§ **Task item**
Check every line of the data below for "домик". Copy each one that has it.

Segment Start: Records for processing

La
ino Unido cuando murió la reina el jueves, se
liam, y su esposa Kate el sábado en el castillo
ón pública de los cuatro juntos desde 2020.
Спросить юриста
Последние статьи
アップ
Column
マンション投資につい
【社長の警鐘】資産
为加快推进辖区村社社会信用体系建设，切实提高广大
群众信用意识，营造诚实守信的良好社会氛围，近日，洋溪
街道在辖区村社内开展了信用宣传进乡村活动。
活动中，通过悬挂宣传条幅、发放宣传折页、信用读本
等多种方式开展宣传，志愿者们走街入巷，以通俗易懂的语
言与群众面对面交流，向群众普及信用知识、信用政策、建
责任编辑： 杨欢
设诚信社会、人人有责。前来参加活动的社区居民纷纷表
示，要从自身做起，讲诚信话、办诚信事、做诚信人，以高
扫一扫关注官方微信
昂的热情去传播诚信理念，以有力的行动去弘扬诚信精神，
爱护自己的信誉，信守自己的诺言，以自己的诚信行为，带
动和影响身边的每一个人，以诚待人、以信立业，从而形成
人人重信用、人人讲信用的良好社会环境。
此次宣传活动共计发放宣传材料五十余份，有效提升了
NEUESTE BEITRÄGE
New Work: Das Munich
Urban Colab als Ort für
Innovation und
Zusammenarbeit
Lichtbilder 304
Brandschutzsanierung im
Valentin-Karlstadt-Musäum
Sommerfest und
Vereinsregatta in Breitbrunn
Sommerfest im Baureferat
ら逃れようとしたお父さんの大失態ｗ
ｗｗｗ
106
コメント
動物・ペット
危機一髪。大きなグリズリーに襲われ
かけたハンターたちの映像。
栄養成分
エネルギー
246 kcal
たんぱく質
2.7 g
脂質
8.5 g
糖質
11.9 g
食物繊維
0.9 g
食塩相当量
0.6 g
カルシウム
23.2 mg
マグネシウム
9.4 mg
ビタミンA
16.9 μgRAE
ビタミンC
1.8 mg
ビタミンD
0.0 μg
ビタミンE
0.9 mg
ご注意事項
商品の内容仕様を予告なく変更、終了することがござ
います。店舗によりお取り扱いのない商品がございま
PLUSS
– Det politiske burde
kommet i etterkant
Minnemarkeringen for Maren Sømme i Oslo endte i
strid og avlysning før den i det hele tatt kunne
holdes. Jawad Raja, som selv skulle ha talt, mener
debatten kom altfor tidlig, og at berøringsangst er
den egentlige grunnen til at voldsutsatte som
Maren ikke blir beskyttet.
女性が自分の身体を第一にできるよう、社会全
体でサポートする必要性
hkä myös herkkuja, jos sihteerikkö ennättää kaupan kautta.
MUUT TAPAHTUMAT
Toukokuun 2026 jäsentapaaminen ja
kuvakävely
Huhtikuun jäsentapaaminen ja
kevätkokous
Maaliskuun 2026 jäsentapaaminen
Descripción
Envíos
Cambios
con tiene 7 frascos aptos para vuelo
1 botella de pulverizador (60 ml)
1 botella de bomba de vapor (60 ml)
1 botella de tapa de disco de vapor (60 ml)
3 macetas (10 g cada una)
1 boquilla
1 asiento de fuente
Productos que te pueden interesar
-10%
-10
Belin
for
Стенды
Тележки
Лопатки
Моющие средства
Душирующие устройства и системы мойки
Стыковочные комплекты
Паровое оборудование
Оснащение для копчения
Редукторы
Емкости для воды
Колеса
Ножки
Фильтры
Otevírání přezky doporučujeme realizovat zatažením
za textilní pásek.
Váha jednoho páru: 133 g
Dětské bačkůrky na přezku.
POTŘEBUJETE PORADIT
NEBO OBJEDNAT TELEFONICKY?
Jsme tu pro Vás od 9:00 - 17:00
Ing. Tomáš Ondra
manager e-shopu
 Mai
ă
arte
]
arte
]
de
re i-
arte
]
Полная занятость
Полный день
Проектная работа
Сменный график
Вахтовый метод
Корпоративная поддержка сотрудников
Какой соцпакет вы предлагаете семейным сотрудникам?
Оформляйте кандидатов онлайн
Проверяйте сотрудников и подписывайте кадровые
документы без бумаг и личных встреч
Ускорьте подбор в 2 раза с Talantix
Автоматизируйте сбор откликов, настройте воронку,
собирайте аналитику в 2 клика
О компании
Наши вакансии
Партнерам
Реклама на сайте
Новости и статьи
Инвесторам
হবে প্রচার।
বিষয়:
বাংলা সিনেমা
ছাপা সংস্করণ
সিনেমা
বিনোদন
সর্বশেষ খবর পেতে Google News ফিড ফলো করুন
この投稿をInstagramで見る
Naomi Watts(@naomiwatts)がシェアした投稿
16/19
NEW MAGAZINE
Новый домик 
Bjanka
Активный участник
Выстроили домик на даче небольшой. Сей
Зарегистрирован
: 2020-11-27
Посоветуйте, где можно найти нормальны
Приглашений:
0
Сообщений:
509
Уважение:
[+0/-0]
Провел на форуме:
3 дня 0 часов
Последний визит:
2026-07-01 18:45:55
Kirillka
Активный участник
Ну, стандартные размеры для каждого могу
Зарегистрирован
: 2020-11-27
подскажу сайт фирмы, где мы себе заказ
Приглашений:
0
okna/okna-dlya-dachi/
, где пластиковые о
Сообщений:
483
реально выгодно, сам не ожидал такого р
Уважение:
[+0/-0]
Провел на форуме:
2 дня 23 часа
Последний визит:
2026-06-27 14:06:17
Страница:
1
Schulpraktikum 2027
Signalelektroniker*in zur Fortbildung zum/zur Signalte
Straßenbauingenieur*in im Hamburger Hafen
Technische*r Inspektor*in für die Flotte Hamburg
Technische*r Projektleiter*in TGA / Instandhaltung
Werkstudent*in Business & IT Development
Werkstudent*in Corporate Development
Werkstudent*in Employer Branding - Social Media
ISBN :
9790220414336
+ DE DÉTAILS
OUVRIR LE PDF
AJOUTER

Segment End: Records for processing

§ **Answer to the exercise**
Новый домик 
Выстроили домик на даче небольшой. Сей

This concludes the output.